Both solutions would allow tail calls, and the zero store could be eliminated for direct calls to known functions that can throw. The second is the clearly superior solution, but definitely requires more work in the backend.
By default, Swift is resilient about default arguments and treats them as essentially one part of the implementation of the function. This means that, in general, a caller using a default argument must call a function to emit the argument, instead of simply inlining that emission directly into the call.
These default argument generation functions are unlike any other because they have very precise information about how their result will be used: it will be placed into a specific position in specific argument list. The only reason the caller would ever want to do anything else with the result is if it needs to spill the value before emitting the call.
Therefore, in principle, it would be really nice if it were possible to tell these functions to return in a very specific way, e.g. to return two values in the second and third argument registers, or to return a value at a specific location relative to the stack pointer (although this might be excessively constraining; it would be reasonable to simply opt into an indirect return instead). The function should also preserve earlier argument registers (although this could be tricky if the default argument generator is in a generic context and therefore needs to be passed type-argument information).
This enhancement is very easy to postpone because it doesn't affect any basic language mechanics. The generators are always called directly, and they're inherently attached to a declaration, so it's quite easy to take any particular generator and compatibly enhance it with a better convention.
Most of the platforms we support have pretty good C calling conventions. The exceptions are i386 (for the iOS simulator) and ARM32 (for iOS). We really, really don't care about i386, but iOS on ARM32 is still an important platform. Switching to a better physical calling convention (only for calls from Swift to Swift, of course) would be a major improvement.
It would be great if this were as simple as flipping a switch, but unfortunately the obvious convention to switch to (AAPCS-VFP) has a slightly different set of callee-save registers: iOS treats r9 as a scratch register. So we'd really want a variant of AAPCS-VFP that did the same. We'd also need to make sure that SJ/LJ exceptions weren't disturbed by this calling convention; we aren't really supporting exception propagation through Swift frames, but completely breaking propagation would be unfortunate, and we may need to be able to catch exceptions.
So this would also require some amount of additional support from the backend.
Function signatures in Swift are lowered in two phases.
The first phase is a high-level semantic lowering, which does a number of things:
It determines a high-level calling convention: specifically, whether the function must match the C calling convention or the Swift calling convention.
It decides the types of the parameters:
- Functions exported for the purposes of C or Objective-C may need to use bridged types rather than Swift's native types. For example, a function that formally returns Swift's String type may be bridged to return an NSString reference instead.
- Functions which are values, not simply immediately called, may need their types lowered to follow to match a specific generic abstraction pattern. This applies to functions that are parameters or results of the outer function signature.
It identifies specific arguments and results which must be passed indirectly:
- Some types are inherently address-only:
- The address of a weak reference must be registered with the runtime at all times; therefore, any struct with a weak field must always be passed indirectly.
- An existential type (if not class-bounded) may contain an inherently address-only value, or its layout may be sensitive to its current address.
- A value type containing an inherently address-only type as a field or case payload becomes itself inherently address-only.

Questions to answer
A – According to the calling-convention text, which register does iOS treat as a scratch register?
B – Copy the calling-convention text word for word, from "Therefore, in principle, it" up to and including "passed type-argument information).".
The listing is separate material, unrelated to the calling-convention text.

Stored data
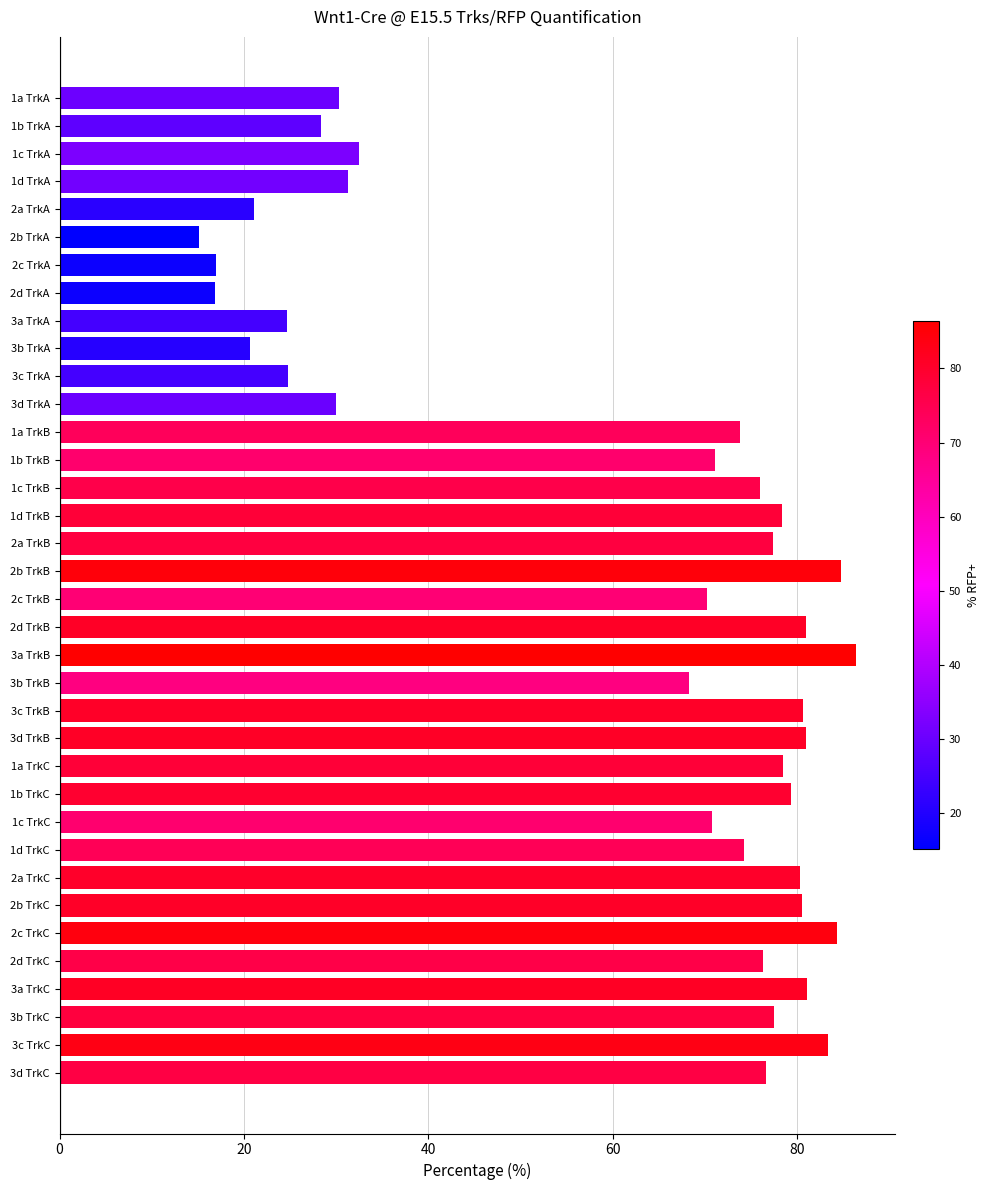

What is the maximum value shown in the chart?

86.4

Answers by task
A – r9

B –
Therefore, in principle, it would be really nice if it were possible to tell these functions to return in a very specific way, e.g. to return two values in the second and third argument registers, or to return a value at a specific location relative to the stack pointer (although this might be excessively constraining; it would be reasonable to simply opt into an indirect return instead). The function should also preserve earlier argument registers (although this could be tricky if the default argument generator is in a generic context and therefore needs to be passed type-argument information).